The Climate Change Committee always warned Scotland’s 2030 climate target was stretching, but it was an important statement of political intent designed to drive sustained and deep action that simply hasn’t materialised.
There have been some major distractions, like Covid-19. But you can’t press snooze on the climate crisis.
Even when the warning lights were flashing, with eight out of 12 of Scotland’s annual emissions reduction targets missed, this trajectory was too often downplayed.
If we had strained every sinew to reduce emissions and still fallen short of the 2030 target, then we could at least have said that we’d tried our best.
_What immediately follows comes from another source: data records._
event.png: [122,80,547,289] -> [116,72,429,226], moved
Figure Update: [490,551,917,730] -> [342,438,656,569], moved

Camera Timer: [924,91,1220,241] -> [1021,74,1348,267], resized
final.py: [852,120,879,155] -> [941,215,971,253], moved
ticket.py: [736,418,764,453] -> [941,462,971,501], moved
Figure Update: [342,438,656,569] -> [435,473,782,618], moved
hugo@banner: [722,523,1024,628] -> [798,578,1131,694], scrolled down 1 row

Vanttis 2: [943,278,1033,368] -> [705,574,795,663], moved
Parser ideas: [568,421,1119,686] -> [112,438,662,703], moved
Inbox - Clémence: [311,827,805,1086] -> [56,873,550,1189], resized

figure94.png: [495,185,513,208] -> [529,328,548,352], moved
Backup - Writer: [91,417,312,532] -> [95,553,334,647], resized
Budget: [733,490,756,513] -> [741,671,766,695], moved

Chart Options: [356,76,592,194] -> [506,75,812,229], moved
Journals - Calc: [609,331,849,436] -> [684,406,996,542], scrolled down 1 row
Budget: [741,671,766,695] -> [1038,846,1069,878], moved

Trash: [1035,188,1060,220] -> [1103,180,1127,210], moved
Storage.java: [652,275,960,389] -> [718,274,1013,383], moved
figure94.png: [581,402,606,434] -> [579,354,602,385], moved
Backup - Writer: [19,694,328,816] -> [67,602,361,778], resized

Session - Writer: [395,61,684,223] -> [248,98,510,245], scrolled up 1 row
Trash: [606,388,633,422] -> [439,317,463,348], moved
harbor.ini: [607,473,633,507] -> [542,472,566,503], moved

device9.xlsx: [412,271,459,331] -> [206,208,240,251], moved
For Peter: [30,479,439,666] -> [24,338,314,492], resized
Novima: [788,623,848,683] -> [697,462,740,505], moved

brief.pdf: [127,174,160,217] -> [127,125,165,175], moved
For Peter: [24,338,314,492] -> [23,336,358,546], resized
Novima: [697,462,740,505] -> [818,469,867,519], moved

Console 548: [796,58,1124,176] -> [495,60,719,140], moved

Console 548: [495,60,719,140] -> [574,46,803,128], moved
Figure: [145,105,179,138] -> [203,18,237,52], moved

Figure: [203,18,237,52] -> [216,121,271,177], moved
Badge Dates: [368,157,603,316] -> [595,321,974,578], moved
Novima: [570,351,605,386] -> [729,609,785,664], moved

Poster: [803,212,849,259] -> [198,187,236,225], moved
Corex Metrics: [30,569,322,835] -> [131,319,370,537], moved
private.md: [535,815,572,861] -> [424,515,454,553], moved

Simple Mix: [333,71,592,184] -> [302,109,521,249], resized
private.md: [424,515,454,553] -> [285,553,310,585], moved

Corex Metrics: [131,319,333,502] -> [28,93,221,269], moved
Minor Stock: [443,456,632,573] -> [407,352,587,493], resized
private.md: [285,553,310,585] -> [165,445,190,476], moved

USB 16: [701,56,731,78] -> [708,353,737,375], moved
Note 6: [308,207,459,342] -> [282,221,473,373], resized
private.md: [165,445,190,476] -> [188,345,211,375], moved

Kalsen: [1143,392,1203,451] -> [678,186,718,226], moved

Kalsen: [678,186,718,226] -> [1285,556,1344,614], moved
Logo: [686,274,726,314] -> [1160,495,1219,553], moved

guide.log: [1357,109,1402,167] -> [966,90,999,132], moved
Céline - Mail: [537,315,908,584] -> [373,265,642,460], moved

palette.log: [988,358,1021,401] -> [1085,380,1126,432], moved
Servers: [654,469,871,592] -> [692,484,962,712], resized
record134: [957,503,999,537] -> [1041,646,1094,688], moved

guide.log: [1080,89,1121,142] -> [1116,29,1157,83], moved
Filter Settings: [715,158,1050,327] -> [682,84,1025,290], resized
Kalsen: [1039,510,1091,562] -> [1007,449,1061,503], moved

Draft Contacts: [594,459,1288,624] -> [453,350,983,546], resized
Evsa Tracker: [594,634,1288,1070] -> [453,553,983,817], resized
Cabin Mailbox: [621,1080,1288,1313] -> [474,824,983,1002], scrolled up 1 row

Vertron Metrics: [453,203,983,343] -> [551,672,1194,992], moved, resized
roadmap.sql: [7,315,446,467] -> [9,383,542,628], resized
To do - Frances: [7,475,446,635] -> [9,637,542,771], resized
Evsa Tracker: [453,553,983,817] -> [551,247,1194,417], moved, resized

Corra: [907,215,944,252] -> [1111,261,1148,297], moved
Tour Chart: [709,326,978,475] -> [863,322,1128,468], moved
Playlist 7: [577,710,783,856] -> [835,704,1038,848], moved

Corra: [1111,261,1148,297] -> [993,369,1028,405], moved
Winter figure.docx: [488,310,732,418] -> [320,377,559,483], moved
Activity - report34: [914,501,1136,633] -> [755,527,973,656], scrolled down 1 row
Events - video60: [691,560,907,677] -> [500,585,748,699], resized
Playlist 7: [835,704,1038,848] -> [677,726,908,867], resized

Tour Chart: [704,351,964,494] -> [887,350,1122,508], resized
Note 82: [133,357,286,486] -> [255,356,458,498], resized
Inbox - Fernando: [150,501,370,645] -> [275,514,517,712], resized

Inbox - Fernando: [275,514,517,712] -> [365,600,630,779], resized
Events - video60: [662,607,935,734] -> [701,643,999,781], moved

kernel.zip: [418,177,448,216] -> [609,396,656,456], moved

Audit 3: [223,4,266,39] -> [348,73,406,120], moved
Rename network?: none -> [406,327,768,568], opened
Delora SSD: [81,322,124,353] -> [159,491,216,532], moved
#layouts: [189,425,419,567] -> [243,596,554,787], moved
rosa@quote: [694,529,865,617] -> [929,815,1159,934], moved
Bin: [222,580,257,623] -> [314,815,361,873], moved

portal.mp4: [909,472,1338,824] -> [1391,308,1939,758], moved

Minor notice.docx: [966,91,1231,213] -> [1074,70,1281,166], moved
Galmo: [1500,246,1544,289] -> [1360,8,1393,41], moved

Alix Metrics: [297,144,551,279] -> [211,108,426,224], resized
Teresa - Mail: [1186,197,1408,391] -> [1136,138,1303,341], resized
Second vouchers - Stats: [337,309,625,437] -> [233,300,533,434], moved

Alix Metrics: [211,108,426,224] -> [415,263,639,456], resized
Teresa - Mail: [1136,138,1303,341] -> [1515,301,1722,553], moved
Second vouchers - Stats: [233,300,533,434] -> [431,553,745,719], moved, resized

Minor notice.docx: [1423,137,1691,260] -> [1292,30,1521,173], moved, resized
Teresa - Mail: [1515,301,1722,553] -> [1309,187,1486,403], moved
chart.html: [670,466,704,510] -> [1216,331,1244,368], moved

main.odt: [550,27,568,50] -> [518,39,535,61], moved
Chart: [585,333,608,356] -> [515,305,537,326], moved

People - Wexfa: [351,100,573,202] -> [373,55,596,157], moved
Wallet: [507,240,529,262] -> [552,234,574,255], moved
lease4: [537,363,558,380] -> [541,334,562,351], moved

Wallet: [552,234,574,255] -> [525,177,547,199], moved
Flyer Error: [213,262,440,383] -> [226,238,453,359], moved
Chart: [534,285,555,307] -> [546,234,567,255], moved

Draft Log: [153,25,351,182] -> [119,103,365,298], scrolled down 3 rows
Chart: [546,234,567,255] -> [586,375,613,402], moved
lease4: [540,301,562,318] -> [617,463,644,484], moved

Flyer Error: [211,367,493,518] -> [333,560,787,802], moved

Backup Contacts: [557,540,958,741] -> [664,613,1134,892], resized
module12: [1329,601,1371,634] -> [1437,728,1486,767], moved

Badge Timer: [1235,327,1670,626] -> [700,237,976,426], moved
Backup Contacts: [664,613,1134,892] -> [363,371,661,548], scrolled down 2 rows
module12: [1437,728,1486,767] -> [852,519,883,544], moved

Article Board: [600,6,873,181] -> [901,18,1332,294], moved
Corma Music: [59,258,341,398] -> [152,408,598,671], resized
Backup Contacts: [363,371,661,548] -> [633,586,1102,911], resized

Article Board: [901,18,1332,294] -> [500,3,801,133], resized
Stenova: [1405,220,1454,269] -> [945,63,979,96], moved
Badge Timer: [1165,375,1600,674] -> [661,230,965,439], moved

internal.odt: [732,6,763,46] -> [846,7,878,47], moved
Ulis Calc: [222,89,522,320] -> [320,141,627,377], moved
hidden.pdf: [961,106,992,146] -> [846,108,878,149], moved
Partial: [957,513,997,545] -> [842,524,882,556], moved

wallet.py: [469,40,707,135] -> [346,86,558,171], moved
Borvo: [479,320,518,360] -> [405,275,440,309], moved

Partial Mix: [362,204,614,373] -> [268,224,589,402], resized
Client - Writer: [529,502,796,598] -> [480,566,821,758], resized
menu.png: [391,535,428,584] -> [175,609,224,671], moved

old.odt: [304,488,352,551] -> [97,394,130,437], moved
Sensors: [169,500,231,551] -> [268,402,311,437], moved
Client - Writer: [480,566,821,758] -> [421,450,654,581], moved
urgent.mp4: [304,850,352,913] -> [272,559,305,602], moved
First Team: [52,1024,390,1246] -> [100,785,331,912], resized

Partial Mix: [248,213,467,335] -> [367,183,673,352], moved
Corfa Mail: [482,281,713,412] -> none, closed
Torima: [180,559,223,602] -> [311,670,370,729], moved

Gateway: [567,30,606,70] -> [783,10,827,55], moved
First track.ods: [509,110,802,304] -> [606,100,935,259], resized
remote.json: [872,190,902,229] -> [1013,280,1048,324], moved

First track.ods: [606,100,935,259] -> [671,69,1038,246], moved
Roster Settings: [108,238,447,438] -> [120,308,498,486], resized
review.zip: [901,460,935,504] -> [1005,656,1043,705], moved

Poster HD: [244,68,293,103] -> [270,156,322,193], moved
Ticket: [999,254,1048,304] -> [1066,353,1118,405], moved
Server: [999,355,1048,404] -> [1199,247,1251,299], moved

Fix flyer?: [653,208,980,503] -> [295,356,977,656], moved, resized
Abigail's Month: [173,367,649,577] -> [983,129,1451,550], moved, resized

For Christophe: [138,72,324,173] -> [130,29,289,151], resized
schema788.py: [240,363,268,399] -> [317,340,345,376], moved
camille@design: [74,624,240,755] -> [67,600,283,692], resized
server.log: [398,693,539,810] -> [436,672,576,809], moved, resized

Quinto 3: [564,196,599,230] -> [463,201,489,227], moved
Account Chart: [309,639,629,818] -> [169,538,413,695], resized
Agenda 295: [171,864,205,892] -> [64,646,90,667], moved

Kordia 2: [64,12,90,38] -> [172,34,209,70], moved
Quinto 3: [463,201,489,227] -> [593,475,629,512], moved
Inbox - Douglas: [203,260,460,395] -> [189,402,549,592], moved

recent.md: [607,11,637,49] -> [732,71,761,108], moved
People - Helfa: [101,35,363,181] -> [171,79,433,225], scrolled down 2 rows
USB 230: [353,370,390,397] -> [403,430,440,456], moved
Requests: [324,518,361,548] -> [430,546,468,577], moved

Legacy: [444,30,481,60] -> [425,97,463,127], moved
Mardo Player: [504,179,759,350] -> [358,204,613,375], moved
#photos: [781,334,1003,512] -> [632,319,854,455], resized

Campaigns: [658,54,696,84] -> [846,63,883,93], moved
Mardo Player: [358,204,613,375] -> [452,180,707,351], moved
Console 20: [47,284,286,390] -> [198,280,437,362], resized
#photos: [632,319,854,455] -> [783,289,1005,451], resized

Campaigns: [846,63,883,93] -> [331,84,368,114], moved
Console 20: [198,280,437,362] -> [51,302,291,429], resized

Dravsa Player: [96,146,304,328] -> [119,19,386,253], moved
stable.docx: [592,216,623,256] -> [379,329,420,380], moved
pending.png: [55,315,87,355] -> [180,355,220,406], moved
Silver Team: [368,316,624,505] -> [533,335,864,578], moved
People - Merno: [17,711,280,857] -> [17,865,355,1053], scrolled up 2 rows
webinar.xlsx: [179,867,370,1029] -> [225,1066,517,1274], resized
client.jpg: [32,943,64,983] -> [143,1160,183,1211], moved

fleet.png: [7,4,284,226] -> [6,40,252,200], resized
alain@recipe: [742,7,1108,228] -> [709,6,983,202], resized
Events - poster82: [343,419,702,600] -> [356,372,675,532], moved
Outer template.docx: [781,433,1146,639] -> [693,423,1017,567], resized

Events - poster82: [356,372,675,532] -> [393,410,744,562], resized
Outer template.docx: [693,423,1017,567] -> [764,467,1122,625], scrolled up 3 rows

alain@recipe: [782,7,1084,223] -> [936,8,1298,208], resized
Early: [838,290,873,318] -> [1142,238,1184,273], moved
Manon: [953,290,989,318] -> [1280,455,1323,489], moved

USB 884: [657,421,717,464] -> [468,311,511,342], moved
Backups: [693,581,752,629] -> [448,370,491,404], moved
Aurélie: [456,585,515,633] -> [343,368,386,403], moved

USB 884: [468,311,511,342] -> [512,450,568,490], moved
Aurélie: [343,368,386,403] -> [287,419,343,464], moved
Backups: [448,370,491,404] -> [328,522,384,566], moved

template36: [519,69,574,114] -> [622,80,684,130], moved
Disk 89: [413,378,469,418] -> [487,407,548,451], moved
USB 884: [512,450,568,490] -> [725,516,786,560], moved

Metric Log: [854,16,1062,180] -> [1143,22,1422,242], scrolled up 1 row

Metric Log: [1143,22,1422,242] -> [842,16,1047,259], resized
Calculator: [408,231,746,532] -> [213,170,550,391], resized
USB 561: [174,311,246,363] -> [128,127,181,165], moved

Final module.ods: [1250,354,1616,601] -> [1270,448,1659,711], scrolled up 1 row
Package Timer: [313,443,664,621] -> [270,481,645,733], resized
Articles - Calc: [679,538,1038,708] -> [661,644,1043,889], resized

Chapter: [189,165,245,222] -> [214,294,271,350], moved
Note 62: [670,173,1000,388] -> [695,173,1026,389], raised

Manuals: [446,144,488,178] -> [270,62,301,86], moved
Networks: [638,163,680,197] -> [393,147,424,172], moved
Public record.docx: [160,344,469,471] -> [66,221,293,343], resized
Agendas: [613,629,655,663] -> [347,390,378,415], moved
But we haven’t, so we can’t.
Aside from the major progress to decarbonise electricity production in Scotland, the bleak truth is that this is a mess of the Scottish Government’s own making; they’ve dilly dallied on the wider actions needed.
But no party at Holyrood can escape criticism. Too often they’ve acted to hinder rather than hasten progress: supporting the long-term goal but opposing the means of delivering it.
Politicians at Westminster also cast a long shadow, with the Chief Executive of the Climate Change Committee criticising Prime Minister Rishi Sunak for overseeing dwindling climate ambition and “setting us back” on climate change. The Labour Party has also back-pedalled on green investment plans.
A climate crossroads
Despite the political fall-out in Scotland, public concern for climate change is undeniable, with a clear majority of people in Scotland supporting the drive towards a net zero future and a cross party approach to climate policy.
Ditching the legal 75% target will not mean that climate action in Scotland will suddenly shudder to a grinding halt. Cutting emissions by more than 70% by 2030 is still feasible, and essential.But the public isn’t daft. The ‘ambitious new package’ of climate measures set out by the Scottish Government falls significantly short of the common-sense changes needed. Containing few new ideas, and instead crammed with promises of route-maps and recycled commitments, the package is a reminder of Government inaction to date.
Yet despite the First Minister’s pledge not to budge ‘by a single month, a week or even a day’ from achieving net zero emissions by 2045, the Climate Change Committee’s endorsement of that target hinges on immediate action. Otherwise, we risk hearing the same excuses a decade from now.
Time to show us the money
There’s no denying that accelerating the transition carries a hefty upfront price tag, but it will make the economy more productive and cut the costs of climate clean ups, like Storm Babet in Brechin.
Smart spending on energy efficient homes, improved and cheaper public transport, and active travel aren’t just eco-friendly choices; they’re economic and health no brainers.
Maximising the impact of existing public funds is essential, but not enough. We need additional resources.
The tax system must be leveraged to fairly fund the necessary investment, shield the vulnerable, and encourage polluters to clean up their acts.
Oxfam has shown how a series of UK-wide fair taxes on the biggest polluters – including fossil fuel firms – and the wealthiest, could have raised up to £23 billion last year, a share of which would have come to Scotland.
The money is there, but is the political will?
The Scottish Government must use it own upcoming new tax strategy to make its climate ambitions meaningful and tackle blatant climate injustices, such as private jet usage. So far, it’s planned Air Departure Tax has yet to push back from the terminal far less be readied for take-off.
Tepid wider commitments to ‘consult’ on taxing landowners who fail to reduce emissions from their land and to ‘consider’ incentivising greener businesses through Non-Domestic Rates aren’t enough.
As the First Minister said himself: “The time for talking is over; what we need now is action.”
Whoever holds power in Scotland, will be judged not just by targets met or missed, but by the lives like Hadija’s, saved or shattered along the way.